Les marchés estiment désormais à 25 % la probabilité d’une baisse des taux lors de la prochaine réunion de la Fed en juillet, contre seulement 12 % il y a une semaine. Ils anticipent également 64 points de base de baisse d’ici la fin de l’année, contre environ 46 points vendredi dernier.
« Même si cela constitue le dernier coup porté au dollar par la Maison-Blanche, je m’attends à ce qu’il trouve un certain soutien lors des prochains jours grâce aux flux de rééquilibrage de fin de mois et de trimestre », a commenté Tony Sycamore, analyste chez IG.
PAS SI EXCEPTIONNEL
Pour l’instant, le dollar subit une pression généralisée, l’euro gagnant 0,4 % à 1,1710 dollar, son niveau le plus élevé depuis septembre 2021. La brève percée de la résistance à 1,1692 dollar n’a pas duré, la monnaie unique revenant ensuite à 1,1680 dollar.
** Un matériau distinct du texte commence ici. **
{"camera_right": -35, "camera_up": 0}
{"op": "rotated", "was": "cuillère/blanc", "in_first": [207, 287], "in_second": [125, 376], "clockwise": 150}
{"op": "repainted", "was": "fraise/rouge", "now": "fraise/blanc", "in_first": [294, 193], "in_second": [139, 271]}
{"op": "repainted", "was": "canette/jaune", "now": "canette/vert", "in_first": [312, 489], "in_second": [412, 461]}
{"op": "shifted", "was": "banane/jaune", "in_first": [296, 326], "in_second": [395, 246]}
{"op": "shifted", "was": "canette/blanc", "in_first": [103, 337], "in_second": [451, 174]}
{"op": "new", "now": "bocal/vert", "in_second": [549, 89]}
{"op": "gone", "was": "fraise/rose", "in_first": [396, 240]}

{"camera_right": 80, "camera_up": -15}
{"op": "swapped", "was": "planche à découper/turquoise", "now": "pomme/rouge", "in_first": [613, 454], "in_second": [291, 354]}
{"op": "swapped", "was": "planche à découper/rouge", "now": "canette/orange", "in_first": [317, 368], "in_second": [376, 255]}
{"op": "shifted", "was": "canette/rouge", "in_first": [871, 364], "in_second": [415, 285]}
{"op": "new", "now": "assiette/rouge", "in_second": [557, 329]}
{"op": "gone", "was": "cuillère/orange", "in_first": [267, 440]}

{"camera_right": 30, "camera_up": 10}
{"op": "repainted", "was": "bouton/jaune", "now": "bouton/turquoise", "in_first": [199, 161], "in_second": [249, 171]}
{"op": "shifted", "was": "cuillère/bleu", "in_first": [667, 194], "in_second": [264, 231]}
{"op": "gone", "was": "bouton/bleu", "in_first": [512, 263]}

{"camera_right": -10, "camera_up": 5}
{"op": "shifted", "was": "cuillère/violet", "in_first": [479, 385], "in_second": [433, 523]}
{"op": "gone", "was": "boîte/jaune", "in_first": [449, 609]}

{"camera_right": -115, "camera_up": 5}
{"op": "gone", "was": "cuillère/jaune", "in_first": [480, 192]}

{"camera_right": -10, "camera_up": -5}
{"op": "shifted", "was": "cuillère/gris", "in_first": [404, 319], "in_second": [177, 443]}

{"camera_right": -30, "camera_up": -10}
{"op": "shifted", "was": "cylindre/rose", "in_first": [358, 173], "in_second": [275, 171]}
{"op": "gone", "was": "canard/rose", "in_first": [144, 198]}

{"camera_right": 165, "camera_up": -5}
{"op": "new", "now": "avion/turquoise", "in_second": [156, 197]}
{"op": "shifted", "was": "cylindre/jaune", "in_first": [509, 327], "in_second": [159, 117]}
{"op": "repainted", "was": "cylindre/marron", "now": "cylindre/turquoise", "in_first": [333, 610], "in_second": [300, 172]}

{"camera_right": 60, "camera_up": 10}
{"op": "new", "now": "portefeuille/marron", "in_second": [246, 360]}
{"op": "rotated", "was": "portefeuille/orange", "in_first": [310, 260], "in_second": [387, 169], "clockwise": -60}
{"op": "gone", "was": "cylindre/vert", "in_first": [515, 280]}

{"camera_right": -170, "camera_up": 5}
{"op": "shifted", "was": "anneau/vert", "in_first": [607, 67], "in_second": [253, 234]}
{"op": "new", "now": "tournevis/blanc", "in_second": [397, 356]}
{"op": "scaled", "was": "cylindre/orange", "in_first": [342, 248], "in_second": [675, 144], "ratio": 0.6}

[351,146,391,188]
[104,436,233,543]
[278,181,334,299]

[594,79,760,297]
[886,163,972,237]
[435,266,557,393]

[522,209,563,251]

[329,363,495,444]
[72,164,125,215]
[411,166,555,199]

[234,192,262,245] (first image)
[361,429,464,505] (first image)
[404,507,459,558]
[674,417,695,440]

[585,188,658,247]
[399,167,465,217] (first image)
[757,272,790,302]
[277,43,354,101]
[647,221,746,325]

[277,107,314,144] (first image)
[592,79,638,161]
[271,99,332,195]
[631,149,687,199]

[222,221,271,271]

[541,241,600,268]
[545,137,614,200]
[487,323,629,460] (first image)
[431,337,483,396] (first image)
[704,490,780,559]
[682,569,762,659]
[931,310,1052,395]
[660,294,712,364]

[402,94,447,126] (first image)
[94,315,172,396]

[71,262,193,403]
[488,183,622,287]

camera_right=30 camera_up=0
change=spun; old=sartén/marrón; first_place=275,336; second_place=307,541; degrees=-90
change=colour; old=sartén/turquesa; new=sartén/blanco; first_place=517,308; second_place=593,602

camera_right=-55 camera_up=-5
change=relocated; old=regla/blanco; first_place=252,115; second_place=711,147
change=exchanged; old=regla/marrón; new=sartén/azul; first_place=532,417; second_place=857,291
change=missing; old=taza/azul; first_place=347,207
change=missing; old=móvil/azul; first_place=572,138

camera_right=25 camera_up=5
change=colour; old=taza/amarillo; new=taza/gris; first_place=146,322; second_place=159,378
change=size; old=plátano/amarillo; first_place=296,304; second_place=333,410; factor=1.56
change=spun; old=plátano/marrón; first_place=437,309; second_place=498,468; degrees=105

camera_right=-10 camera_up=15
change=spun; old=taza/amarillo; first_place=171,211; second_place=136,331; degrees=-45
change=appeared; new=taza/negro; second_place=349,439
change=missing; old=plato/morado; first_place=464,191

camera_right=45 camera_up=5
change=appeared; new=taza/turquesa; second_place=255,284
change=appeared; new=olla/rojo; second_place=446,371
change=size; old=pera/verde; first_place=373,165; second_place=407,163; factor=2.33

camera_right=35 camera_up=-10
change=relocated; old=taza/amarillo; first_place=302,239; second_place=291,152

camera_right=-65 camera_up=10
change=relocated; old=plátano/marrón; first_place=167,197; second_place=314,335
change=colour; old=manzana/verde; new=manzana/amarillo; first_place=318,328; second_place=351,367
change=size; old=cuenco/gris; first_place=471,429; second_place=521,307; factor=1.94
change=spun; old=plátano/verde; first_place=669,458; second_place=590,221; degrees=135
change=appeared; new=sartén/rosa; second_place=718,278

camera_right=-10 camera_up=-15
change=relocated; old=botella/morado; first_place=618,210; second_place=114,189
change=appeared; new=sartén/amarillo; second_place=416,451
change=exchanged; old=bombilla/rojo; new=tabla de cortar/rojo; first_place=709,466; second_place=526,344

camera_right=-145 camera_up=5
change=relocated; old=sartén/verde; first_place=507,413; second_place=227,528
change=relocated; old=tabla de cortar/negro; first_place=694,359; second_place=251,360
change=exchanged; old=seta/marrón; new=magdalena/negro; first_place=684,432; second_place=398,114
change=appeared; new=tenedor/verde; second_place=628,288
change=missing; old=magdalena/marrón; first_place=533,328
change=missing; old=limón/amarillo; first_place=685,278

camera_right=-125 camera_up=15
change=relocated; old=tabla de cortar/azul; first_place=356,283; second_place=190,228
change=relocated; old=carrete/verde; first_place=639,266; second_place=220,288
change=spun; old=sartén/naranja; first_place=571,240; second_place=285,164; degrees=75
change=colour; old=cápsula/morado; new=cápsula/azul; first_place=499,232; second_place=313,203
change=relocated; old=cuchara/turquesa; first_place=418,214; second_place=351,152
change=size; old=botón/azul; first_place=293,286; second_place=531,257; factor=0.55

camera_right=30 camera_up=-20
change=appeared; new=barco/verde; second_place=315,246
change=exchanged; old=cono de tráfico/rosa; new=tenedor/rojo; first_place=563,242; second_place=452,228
La livre sterling a progressé de 0,3 % à 1,3723 dollar, son plus haut niveau depuis janvier 2022, tandis que le dollar a touché son plus bas niveau en plus d’une décennie face au franc suisse à 0,80255. Le franc a également atteint un sommet historique face au yen autour de 180,55 pendant la nuit.
Le dollar a perdu 0,4 % face au yen, à 144,57, tandis que l’indice du dollar est tombé à son plus bas niveau depuis le début de 2022, à 97,265.
Les politiques tarifaires chaotiques de Trump reviennent également sur le devant de la scène, alors que l’échéance du 9 juillet pour conclure des accords commerciaux approche.
JPMorgan a averti mercredi que l’impact des tarifs ralentirait la croissance économique américaine et augmenterait l’inflation, ce qui se traduirait par un risque de récession de 40 %.
« Le risque de chocs négatifs supplémentaires est élevé et nous prévoyons une hausse des taux de droits de douane américains », ont indiqué les analystes de JPMorgan dans leur rapport. « La conséquence de ces développements est que notre scénario de base intègre la fin d’une phase d’exceptionnalisme américain. »
La fin de cet « exceptionnalisme » est un thème majeur du recul du dollar ces derniers mois, les investisseurs doutant de son statut dominant de monnaie de réserve et de principale valeur refuge.
L’euro a largement profité de cette situation, les investisseurs misant également sur d’importants nouveaux investissements dans la défense et les infrastructures européennes pour soutenir la croissance économique du continent.